YOUR GOAL
Find and copy the lines in the records beneath this task that contain the word "assets".

Plain-text document sources
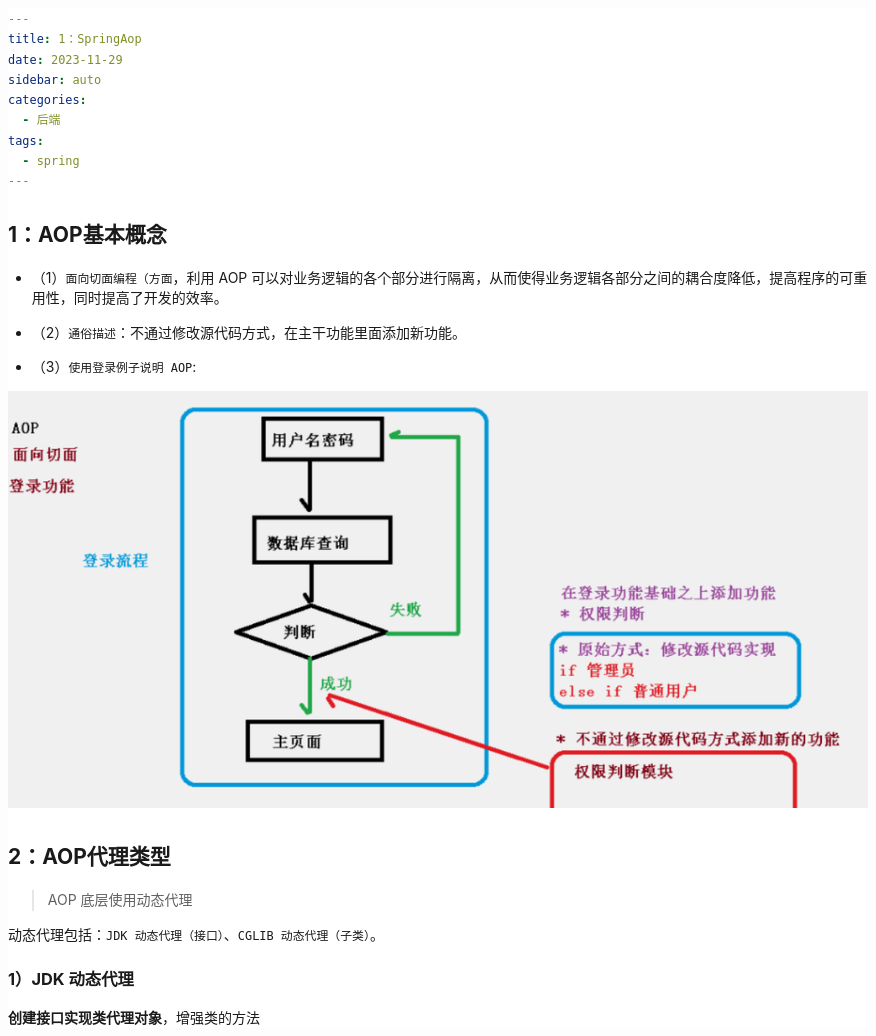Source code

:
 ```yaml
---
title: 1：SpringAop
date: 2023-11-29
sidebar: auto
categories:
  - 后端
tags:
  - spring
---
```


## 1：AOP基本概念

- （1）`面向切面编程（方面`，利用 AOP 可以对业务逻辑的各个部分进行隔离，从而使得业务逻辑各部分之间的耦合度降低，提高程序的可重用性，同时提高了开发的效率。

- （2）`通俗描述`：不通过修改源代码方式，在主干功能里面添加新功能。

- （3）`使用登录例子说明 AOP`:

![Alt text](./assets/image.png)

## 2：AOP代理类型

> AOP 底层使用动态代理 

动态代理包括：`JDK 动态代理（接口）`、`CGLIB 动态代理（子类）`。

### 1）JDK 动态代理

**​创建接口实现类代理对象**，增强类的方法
==
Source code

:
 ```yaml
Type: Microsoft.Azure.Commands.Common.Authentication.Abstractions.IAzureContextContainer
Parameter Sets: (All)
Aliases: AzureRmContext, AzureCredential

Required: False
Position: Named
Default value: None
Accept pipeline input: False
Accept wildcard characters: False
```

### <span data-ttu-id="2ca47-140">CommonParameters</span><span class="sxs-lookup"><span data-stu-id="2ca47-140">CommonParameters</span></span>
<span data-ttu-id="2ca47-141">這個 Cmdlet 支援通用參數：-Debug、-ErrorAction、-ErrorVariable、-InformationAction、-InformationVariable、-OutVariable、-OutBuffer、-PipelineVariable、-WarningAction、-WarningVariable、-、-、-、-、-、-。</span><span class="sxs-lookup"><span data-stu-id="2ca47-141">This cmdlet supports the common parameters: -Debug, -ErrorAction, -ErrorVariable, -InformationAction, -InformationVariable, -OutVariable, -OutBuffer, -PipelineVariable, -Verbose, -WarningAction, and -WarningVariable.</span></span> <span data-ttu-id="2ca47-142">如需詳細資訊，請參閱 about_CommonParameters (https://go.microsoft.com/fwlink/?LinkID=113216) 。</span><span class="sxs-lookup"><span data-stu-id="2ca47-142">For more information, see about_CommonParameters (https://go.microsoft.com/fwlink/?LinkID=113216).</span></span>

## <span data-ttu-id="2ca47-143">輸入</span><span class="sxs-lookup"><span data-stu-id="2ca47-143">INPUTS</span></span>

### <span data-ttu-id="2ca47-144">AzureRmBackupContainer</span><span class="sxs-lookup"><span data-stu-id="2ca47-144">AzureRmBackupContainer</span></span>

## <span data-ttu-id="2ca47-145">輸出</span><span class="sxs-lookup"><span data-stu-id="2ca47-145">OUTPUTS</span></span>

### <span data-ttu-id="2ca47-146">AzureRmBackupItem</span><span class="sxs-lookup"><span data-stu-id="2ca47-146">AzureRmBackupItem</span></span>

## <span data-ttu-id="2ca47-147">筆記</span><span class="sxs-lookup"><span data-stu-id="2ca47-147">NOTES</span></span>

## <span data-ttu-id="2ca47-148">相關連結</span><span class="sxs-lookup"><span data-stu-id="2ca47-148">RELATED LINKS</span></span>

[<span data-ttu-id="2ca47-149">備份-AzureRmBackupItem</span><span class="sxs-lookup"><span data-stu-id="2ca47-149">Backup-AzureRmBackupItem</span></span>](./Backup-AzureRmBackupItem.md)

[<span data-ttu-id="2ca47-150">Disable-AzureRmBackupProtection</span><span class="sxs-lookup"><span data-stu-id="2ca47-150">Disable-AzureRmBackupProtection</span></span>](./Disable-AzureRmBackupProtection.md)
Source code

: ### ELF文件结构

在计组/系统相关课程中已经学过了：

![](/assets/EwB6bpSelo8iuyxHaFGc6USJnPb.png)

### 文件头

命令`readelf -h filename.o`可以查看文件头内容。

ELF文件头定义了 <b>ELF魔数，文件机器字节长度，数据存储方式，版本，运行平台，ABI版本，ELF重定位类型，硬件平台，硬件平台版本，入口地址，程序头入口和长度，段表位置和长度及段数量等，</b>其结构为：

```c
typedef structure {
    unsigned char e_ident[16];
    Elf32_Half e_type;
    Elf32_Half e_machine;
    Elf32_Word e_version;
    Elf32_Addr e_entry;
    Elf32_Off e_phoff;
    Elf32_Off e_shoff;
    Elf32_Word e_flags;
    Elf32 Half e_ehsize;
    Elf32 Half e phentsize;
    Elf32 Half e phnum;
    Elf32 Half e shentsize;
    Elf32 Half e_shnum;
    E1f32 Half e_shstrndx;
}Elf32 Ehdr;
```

ANSWER TO THIS PROBLEM
![Alt text](./assets/image.png)
![](/assets/EwB6bpSelo8iuyxHaFGc6USJnPb.png)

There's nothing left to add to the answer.